---------- EXERCISE INPUTS
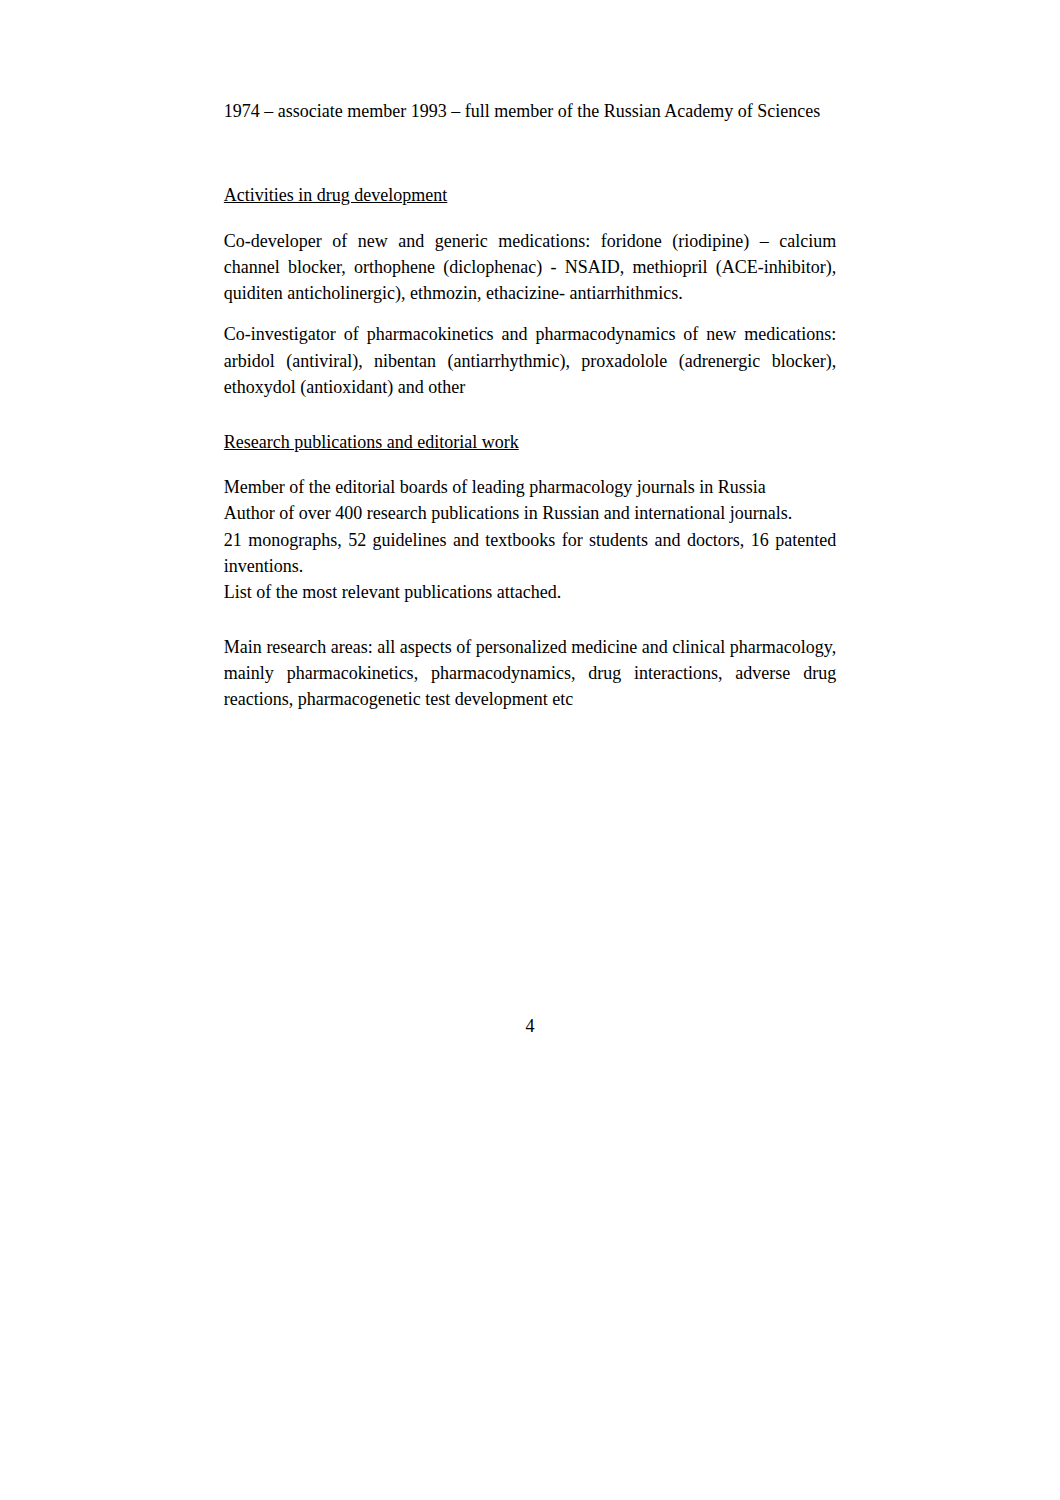1974 – associate member 1993 – full member of the Russian Academy of Sciences
Activities in drug development
Co-developer of new and generic medications: foridone (riodipine) – calcium channel blocker, orthophene (diclophenac) - NSAID, methiopril (ACE-inhibitor), quiditen anticholinergic), ethmozin, ethacizine- antiarrhithmics.
Co-investigator of pharmacokinetics and pharmacodynamics of new medications: arbidol (antiviral), nibentan (antiarrhythmic), proxadolole (adrenergic blocker), ethoxydol (antioxidant) and other
Research publications and editorial work
Member of the editorial boards of leading pharmacology journals in Russia
Author of over 400 research publications in Russian and international journals.
21 monographs, 52 guidelines and textbooks for students and doctors, 16 patented inventions.
List of the most relevant publications attached.
Main research areas: all aspects of personalized medicine and clinical pharmacology, mainly pharmacokinetics, pharmacodynamics, drug interactions, adverse drug reactions, pharmacogenetic test development etc
4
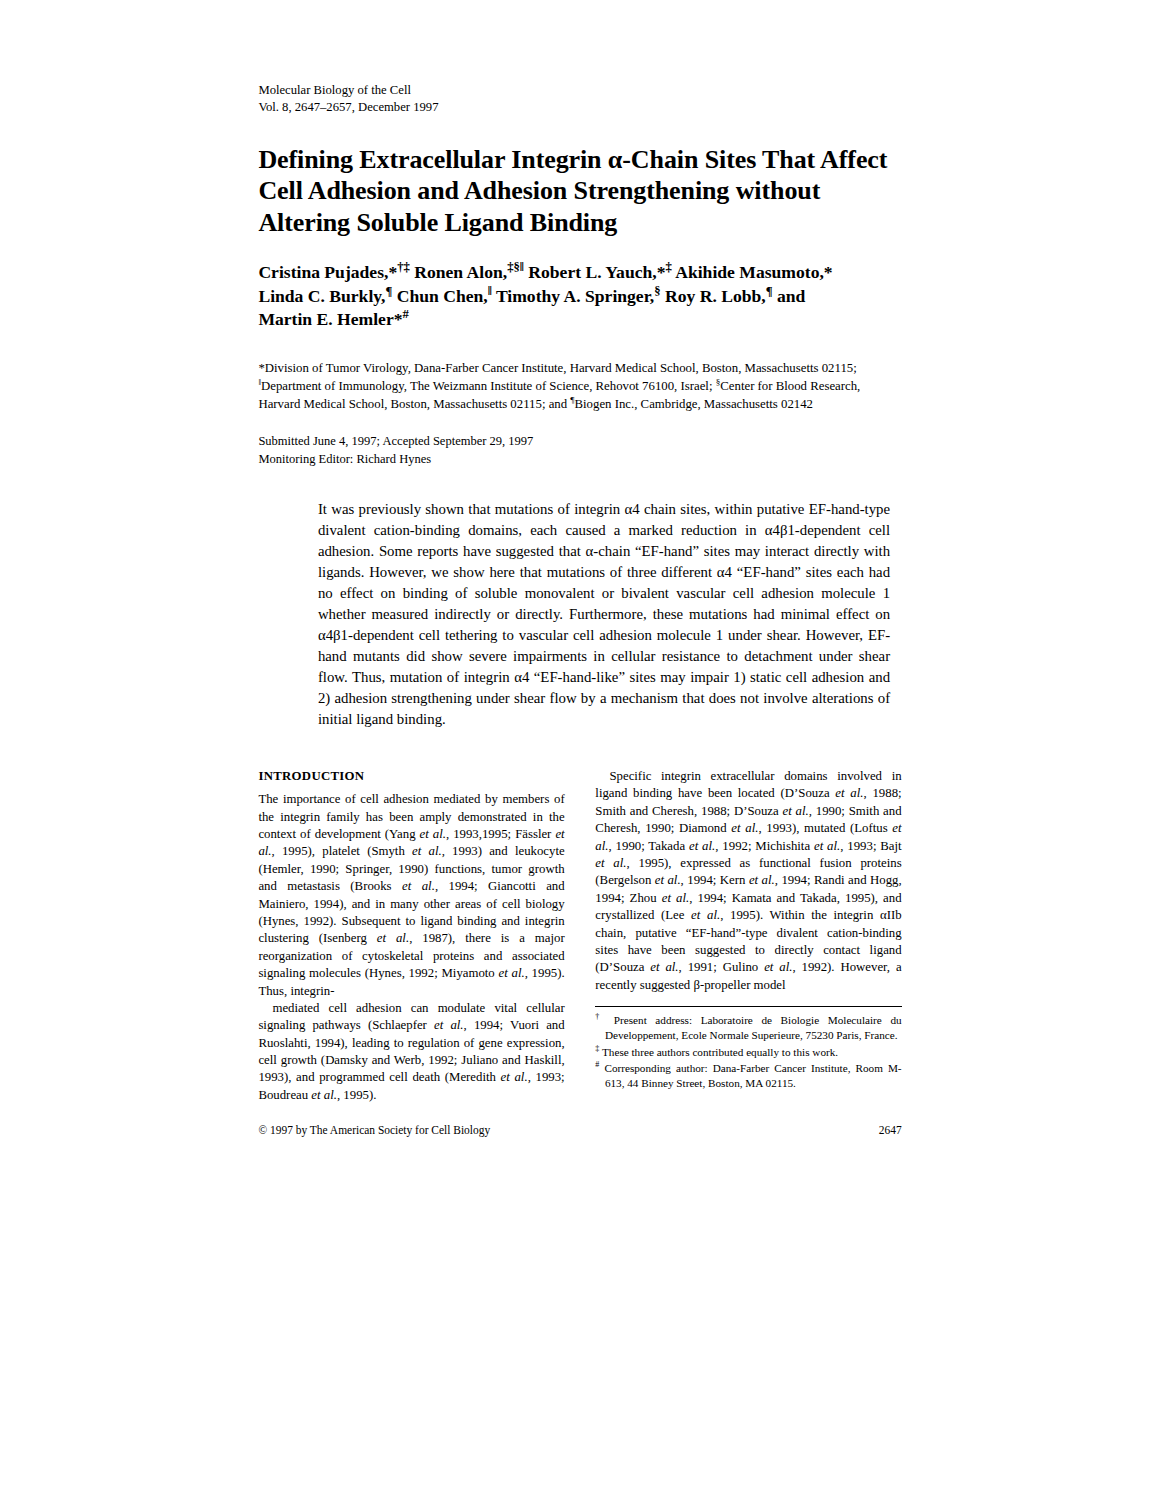Molecular Biology of the Cell
Vol. 8, 2647–2657, December 1997
Defining Extracellular Integrin α-Chain Sites That Affect Cell Adhesion and Adhesion Strengthening without Altering Soluble Ligand Binding
Cristina Pujades,*†‡ Ronen Alon,‡§‖ Robert L. Yauch,*‡ Akihide Masumoto,*
Linda C. Burkly,¶ Chun Chen,‖ Timothy A. Springer,§ Roy R. Lobb,¶ and
Martin E. Hemler*#
*Division of Tumor Virology, Dana-Farber Cancer Institute, Harvard Medical School, Boston, Massachusetts 02115; ‖Department of Immunology, The Weizmann Institute of Science, Rehovot 76100, Israel; §Center for Blood Research, Harvard Medical School, Boston, Massachusetts 02115; and ¶Biogen Inc., Cambridge, Massachusetts 02142
Submitted June 4, 1997; Accepted September 29, 1997
Monitoring Editor: Richard Hynes
It was previously shown that mutations of integrin α4 chain sites, within putative EF-hand-type divalent cation-binding domains, each caused a marked reduction in α4β1-dependent cell adhesion. Some reports have suggested that α-chain “EF-hand” sites may interact directly with ligands. However, we show here that mutations of three different α4 “EF-hand” sites each had no effect on binding of soluble monovalent or bivalent vascular cell adhesion molecule 1 whether measured indirectly or directly. Furthermore, these mutations had minimal effect on α4β1-dependent cell tethering to vascular cell adhesion molecule 1 under shear. However, EF-hand mutants did show severe impairments in cellular resistance to detachment under shear flow. Thus, mutation of integrin α4 “EF-hand-like” sites may impair 1) static cell adhesion and 2) adhesion strengthening under shear flow by a mechanism that does not involve alterations of initial ligand binding.
INTRODUCTION
The importance of cell adhesion mediated by members of the integrin family has been amply demonstrated in the context of development (Yang et al., 1993,1995; Fässler et al., 1995), platelet (Smyth et al., 1993) and leukocyte (Hemler, 1990; Springer, 1990) functions, tumor growth and metastasis (Brooks et al., 1994; Giancotti and Mainiero, 1994), and in many other areas of cell biology (Hynes, 1992). Subsequent to ligand binding and integrin clustering (Isenberg et al., 1987), there is a major reorganization of cytoskeletal proteins and associated signaling molecules (Hynes, 1992; Miyamoto et al., 1995). Thus, integrin-
mediated cell adhesion can modulate vital cellular signaling pathways (Schlaepfer et al., 1994; Vuori and Ruoslahti, 1994), leading to regulation of gene expression, cell growth (Damsky and Werb, 1992; Juliano and Haskill, 1993), and programmed cell death (Meredith et al., 1993; Boudreau et al., 1995).
Specific integrin extracellular domains involved in ligand binding have been located (D’Souza et al., 1988; Smith and Cheresh, 1988; D’Souza et al., 1990; Smith and Cheresh, 1990; Diamond et al., 1993), mutated (Loftus et al., 1990; Takada et al., 1992; Michishita et al., 1993; Bajt et al., 1995), expressed as functional fusion proteins (Bergelson et al., 1994; Kern et al., 1994; Randi and Hogg, 1994; Zhou et al., 1994; Kamata and Takada, 1995), and crystallized (Lee et al., 1995). Within the integrin α IIb chain, putative “EF-hand”-type divalent cation-binding sites have been suggested to directly contact ligand (D’Souza et al., 1991; Gulino et al., 1992). However, a recently suggested β-propeller model
† Present address: Laboratoire de Biologie Moleculaire du Developpement, Ecole Normale Superieure, 75230 Paris, France.
‡ These three authors contributed equally to this work.
# Corresponding author: Dana-Farber Cancer Institute, Room M-613, 44 Binney Street, Boston, MA 02115.
© 1997 by The American Society for Cell Biology 2647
--------------------
**WORK INSTRUCTIONS:** In the material above, the stretch from the line with "Member of the editorial" through the line with "Vol. 8, 2647–2657, December 1997" is to be given again exactly, minus the pictures.

**TASK RESPONSE:**
Member of the editorial boards of leading pharmacology journals in Russia
Author of over 400 research publications in Russian and international journals.
21 monographs, 52 guidelines and textbooks for students and doctors, 16 patented inventions.
List of the most relevant publications attached.
Main research areas: all aspects of personalized medicine and clinical pharmacology, mainly pharmacokinetics, pharmacodynamics, drug interactions, adverse drug reactions, pharmacogenetic test development etc
4
Molecular Biology of the Cell
Vol. 8, 2647–2657, December 1997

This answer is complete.